Dataset entries:
---*---
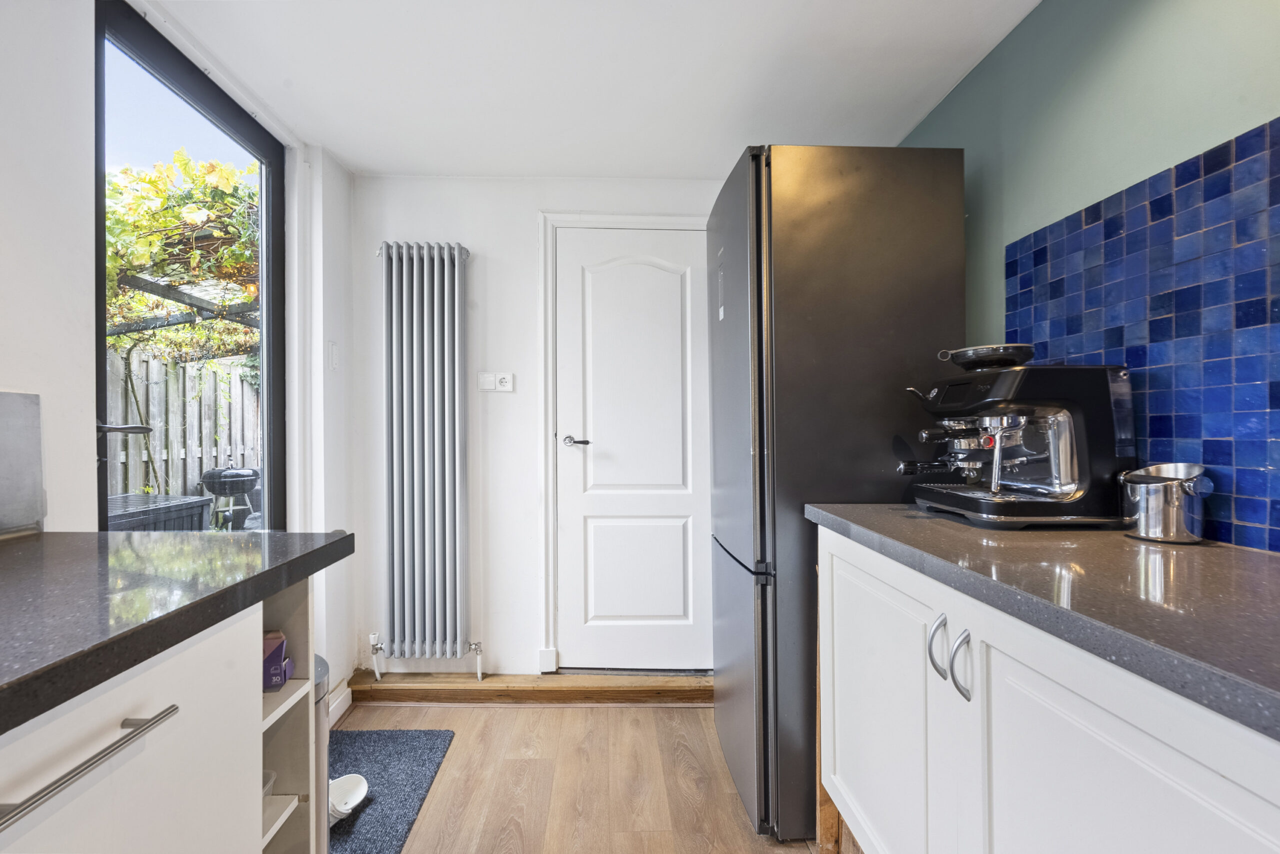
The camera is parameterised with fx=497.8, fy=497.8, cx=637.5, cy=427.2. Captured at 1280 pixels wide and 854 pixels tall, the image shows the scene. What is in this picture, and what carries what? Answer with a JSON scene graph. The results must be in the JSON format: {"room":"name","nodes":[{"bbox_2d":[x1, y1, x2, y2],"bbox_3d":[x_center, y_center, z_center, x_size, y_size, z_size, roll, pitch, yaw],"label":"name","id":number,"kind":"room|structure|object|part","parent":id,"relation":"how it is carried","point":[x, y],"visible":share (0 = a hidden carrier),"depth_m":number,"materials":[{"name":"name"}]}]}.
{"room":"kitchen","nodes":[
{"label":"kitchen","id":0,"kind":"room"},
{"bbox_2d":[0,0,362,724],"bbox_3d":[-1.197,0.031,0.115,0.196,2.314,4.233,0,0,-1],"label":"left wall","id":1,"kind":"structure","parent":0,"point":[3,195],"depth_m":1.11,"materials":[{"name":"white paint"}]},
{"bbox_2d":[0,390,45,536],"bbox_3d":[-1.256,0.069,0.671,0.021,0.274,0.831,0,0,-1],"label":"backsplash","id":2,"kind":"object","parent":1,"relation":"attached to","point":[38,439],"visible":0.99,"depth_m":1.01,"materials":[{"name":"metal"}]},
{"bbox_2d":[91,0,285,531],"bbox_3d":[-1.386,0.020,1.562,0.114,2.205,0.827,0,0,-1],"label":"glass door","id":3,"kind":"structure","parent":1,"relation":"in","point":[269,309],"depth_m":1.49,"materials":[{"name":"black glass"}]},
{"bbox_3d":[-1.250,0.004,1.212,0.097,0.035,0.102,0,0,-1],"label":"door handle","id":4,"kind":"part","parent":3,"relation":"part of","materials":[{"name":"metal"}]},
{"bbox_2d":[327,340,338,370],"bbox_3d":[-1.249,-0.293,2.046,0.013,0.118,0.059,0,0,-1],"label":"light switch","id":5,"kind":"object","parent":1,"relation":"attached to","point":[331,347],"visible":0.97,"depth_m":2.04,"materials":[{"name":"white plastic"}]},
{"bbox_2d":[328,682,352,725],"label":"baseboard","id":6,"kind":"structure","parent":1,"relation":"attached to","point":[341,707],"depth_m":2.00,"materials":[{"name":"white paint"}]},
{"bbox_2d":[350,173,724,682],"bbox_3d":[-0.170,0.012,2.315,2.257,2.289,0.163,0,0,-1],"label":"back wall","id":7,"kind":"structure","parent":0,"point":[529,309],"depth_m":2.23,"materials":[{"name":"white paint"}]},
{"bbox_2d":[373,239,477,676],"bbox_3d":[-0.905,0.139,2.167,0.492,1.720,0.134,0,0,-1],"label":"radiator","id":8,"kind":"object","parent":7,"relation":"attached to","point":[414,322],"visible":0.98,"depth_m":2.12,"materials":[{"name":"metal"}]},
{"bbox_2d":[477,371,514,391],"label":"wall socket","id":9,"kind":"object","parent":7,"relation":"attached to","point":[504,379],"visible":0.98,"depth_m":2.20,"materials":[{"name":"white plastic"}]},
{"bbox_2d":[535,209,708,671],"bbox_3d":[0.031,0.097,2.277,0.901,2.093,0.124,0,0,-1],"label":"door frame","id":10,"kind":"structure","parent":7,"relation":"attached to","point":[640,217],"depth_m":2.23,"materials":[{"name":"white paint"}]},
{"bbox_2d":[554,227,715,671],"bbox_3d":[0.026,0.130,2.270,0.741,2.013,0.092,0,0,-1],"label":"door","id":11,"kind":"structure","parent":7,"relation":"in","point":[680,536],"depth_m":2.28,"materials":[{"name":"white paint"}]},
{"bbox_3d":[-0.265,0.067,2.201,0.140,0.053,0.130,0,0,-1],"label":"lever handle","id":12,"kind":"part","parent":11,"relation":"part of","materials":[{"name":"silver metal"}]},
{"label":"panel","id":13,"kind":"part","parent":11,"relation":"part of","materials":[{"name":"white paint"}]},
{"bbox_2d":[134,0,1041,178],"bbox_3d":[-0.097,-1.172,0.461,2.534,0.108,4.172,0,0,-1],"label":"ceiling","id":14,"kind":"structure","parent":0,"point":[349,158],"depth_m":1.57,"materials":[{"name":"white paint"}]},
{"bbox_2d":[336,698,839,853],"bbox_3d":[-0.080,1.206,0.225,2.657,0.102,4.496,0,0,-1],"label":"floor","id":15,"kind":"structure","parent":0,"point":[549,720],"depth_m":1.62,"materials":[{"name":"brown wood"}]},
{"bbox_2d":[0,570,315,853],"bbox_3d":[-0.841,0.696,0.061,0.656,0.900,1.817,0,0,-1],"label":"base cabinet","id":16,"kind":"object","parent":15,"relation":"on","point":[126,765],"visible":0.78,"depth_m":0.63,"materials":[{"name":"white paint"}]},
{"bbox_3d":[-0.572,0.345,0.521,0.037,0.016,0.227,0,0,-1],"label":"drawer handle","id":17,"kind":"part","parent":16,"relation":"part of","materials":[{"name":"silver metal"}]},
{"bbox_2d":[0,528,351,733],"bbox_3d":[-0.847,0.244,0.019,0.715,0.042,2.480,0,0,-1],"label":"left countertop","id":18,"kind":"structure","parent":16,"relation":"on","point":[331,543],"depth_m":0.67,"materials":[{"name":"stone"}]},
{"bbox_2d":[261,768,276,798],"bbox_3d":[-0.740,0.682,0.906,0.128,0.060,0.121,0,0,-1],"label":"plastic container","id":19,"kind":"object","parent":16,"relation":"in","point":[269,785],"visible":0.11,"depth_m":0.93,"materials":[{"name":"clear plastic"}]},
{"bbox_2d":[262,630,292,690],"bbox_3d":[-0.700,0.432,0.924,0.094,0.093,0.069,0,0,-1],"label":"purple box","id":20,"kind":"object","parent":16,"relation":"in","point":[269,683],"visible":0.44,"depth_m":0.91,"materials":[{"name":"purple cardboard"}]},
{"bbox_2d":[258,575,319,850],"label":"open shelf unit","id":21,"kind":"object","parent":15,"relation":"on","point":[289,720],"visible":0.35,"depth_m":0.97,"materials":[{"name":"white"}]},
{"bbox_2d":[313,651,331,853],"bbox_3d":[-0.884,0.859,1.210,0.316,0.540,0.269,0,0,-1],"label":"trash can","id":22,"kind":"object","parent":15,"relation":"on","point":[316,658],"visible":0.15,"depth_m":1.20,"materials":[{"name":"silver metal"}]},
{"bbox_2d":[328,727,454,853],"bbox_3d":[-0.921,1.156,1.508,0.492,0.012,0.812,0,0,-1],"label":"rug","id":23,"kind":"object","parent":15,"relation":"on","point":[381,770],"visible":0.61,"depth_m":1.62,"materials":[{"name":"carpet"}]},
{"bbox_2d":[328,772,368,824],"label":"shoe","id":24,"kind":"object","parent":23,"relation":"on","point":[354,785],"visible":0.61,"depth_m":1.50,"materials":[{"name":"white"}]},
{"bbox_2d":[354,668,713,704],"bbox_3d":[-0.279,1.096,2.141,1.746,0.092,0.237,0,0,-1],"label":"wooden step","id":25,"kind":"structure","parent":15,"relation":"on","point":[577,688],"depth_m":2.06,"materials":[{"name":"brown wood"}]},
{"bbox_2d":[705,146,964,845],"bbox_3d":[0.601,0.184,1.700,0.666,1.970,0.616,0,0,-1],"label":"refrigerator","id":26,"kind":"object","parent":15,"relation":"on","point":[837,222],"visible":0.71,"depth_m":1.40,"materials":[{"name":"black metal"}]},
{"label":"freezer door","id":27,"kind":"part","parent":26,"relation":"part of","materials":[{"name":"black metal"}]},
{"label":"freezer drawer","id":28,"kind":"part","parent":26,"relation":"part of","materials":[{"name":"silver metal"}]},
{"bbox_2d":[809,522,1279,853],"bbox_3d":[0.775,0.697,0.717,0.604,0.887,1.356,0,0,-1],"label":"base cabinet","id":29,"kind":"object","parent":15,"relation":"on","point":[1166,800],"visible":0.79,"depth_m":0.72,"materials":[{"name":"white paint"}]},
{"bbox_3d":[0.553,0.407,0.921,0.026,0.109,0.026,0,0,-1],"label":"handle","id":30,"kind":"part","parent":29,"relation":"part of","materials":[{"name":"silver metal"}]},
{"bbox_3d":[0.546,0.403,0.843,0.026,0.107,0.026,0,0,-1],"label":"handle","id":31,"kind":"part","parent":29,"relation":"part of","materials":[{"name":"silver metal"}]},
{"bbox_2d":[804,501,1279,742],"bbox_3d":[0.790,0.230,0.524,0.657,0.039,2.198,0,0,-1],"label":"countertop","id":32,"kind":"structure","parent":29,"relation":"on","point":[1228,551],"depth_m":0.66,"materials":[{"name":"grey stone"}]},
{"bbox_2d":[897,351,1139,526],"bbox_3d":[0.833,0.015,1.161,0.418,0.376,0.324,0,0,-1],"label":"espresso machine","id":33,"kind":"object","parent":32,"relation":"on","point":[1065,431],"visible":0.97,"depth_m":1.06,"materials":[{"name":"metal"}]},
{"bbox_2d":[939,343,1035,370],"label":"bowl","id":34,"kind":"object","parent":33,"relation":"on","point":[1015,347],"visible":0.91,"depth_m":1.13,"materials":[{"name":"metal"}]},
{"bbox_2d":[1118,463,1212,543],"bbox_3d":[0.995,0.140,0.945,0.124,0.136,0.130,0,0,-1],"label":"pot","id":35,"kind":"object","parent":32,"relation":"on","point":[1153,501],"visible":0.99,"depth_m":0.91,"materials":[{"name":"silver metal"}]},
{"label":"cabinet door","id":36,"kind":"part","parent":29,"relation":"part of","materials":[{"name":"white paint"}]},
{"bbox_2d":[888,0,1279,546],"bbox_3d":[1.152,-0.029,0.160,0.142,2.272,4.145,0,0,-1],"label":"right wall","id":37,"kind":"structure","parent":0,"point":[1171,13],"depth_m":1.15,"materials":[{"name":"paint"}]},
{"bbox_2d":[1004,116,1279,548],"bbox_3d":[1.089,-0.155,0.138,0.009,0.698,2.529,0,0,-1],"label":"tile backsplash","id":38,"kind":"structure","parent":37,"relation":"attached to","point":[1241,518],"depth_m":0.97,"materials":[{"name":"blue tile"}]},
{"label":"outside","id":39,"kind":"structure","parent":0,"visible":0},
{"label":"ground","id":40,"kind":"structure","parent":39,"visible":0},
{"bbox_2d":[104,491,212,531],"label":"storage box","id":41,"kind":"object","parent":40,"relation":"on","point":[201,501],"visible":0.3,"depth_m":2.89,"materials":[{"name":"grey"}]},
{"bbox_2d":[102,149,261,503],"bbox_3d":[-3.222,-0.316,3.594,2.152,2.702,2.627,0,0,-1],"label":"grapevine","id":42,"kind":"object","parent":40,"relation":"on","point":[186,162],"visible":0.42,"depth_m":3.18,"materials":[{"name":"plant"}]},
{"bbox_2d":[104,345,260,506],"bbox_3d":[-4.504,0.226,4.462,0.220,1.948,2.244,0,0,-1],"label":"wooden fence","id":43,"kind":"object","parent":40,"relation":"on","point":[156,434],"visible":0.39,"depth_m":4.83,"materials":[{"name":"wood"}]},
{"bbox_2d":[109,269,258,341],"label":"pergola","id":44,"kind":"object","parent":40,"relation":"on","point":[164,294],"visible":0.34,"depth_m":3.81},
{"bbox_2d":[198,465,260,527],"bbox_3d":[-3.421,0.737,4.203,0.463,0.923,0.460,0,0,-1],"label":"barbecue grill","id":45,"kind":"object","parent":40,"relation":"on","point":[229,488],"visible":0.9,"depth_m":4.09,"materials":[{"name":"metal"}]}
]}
---*---
Try it:
For each line above that holds the string "backsplash", provide a copy of that line.

Final answer:
{"bbox_2d":[0,390,45,536],"bbox_3d":[-1.256,0.069,0.671,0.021,0.274,0.831,0,0,-1],"label":"backsplash","id":2,"kind":"object","parent":1,"relation":"attached to","point":[38,439],"visible":0.99,"depth_m":1.01,"materials":[{"name":"metal"}]},
{"bbox_2d":[1004,116,1279,548],"bbox_3d":[1.089,-0.155,0.138,0.009,0.698,2.529,0,0,-1],"label":"tile backsplash","id":38,"kind":"structure","parent":37,"relation":"attached to","point":[1241,518],"depth_m":0.97,"materials":[{"name":"blue tile"}]},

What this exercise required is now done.